In the past few years, there's been an outrageous growth on the interest towards data science, that's fact. However, there were two main publics for the "new" knowledge field:

Scientists who produce data science related articles(Deep Learning models, Transformation techniques comparisons)
People from the internet who were curious about the hype
People who wanted new skills to work at a high-paying industry

I always felt it was good that the potential data science had as a tool was finally being popularised. However, there was a point that bothered me: why are scientists developing DS articles, but not using it as a research tool on other knowledge fields?

So, being a Physics major student at Brazil, and a self taught data science enthusiast, I tried to find a research group at the university, in which I could use the Data Science skills I had, in order to produce better evidence to the article.

Soon, I joined a group writing a article which used statistics to determine which comorbities led statistically more people to death by covid-19. Along with that, I also asked the question: how well can you predict someone's death based on symptons they have. The results and conclusion can be seen here.

Finally, here are 4 lessons I learned through 8 months working on the article

1- Science isn't a straight line

What I mean by that is: science is not your beginner project, with a well defined dataset, and guaranteed success. The data is a mess, and the decision making process on what to do with each variable is tiring and makes all the difference to the outcome.

Also, when working on an article, there is always a hypothesis, and those who thought on the hypothesis, surely have a guess on what the result will turn out to be. However, you always have to be careful with that, since grasping too hard on guesses might mistake you into confirmation bias (google it up if you haven't heard of it. It's important). That leads us to the second point:

2- Science learns from bad results

If a model or analysis didn't result on pretty visualizations and excellent models, there's always something to learn from that. Is your knowledge enough? How well did you model your data?

Maybe, the data just doesn't answer the question you're asking. Maybe, there's some information about the data (how it was collected, the meaning of the variables) you still don't know, that would make all the difference.Data is not a human: it won't lie to you. So, try to listen to what it is trying to tell you, rather than seeing only what you want to see.

3- Model performance isn't always the main goal

Working on the article, our main goal was to measure the relative importance between our variables to the model's outcome. When working on it for some weeks, we faced a problem: the model performed better when we removed 2 especific variables. If it was a industry problem, it wouldn't be a problem: results are the main goal, so just delete it.
However, in our case, it was not wise to remove these variables. Although they were irrelevant to the model's performance, they were relevant healthcare indicators. Does it mean we designed bad features? does this indicate a systematic problem on the way data was collected? This is real world data, collected by stressed out healthcare workers from a developing country. We can't simply close our eyes to the logistic challenge. Or maybe, it just means that the variable we thought was an important indicator for covid-19 deaths, turned out not to be. Don't forget the first point.

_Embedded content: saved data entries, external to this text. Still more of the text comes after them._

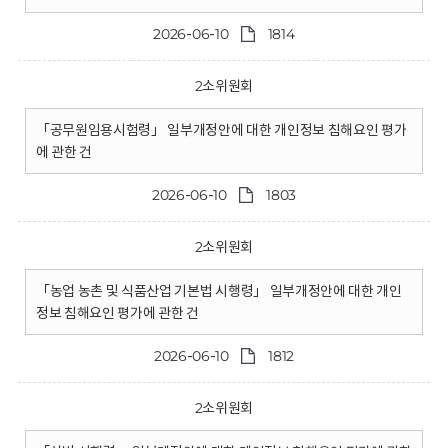
2026-06-10
1814
2소위원회
「공무원임용시험령」 일부개정안에 대한 개인정보 침해요인 평가
에 관한 건
2026-06-10
1803
2소위원회
「농업 농촌 및 식품산업 기본법 시행령」 일부개정안에 대한 개인
정보 침해요인 평가에 관한 건
2026-06-10
1812
2소위원회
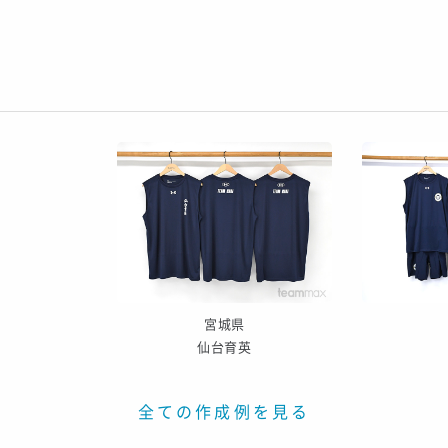
宮城県
仙台育英
全ての作成例を見る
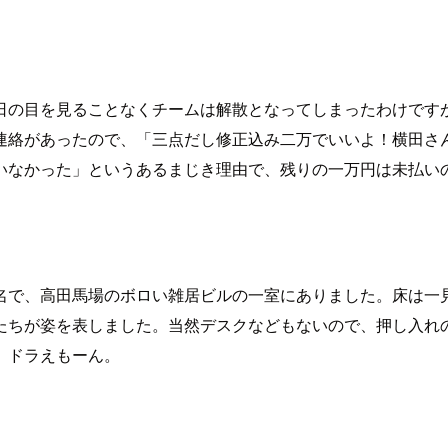
日の目を見ることなくチームは解散となってしまったわけです
連絡があったので、「三点だし修正込み二万でいいよ！横田さ
いなかった」というあるまじき理由で、残りの一万円は未払い
名で、高田馬場のボロい雑居ビルの一室にありました。床は一
たちが姿を表しました。当然デスクなどもないので、押し入れ
、ドラえもーん。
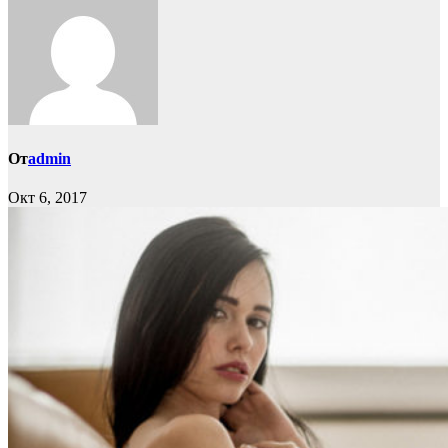
От
admin
Окт 6, 2017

4- Reproducibility matters

When working with data science, we(at least I did!) tend to develop models and analysis as our own little monster. No one else is going to read it, so why bother making it pretty?

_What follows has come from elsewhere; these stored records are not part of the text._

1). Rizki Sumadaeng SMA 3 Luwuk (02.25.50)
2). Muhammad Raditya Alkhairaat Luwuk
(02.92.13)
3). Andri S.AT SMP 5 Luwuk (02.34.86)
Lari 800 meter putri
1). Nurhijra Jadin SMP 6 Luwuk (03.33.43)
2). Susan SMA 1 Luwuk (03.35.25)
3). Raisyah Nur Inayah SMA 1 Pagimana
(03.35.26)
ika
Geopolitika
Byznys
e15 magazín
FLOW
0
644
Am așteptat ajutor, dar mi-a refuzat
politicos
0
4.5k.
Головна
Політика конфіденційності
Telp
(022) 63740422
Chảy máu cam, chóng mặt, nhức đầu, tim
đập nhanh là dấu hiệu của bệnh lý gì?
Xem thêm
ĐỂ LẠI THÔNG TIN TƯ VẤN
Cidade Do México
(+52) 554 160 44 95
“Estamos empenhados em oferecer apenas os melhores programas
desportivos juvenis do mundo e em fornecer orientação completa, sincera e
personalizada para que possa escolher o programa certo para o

First of all, reproducibility is not about making things look good: it is all about making sure that every decision you took is clear, including: where you took the data from, what feature engineering decisions you took, how you dealt with missing values, how you chose a model, and how and why you chose the metrics you chose. The question that has to be answered here is: if I have the dataset, can I reproduce your exact results only with information you gave me on the article? If not, it shouldn't be considered science. You're no better than magicians.

Don't get me wrong, it's not that I don't trust you: science isn't about trust. Would you trust a rocket only a scientist said works, or would you rather have it checked by dozens of experienced engineers?

It's only science if it can be reproduced.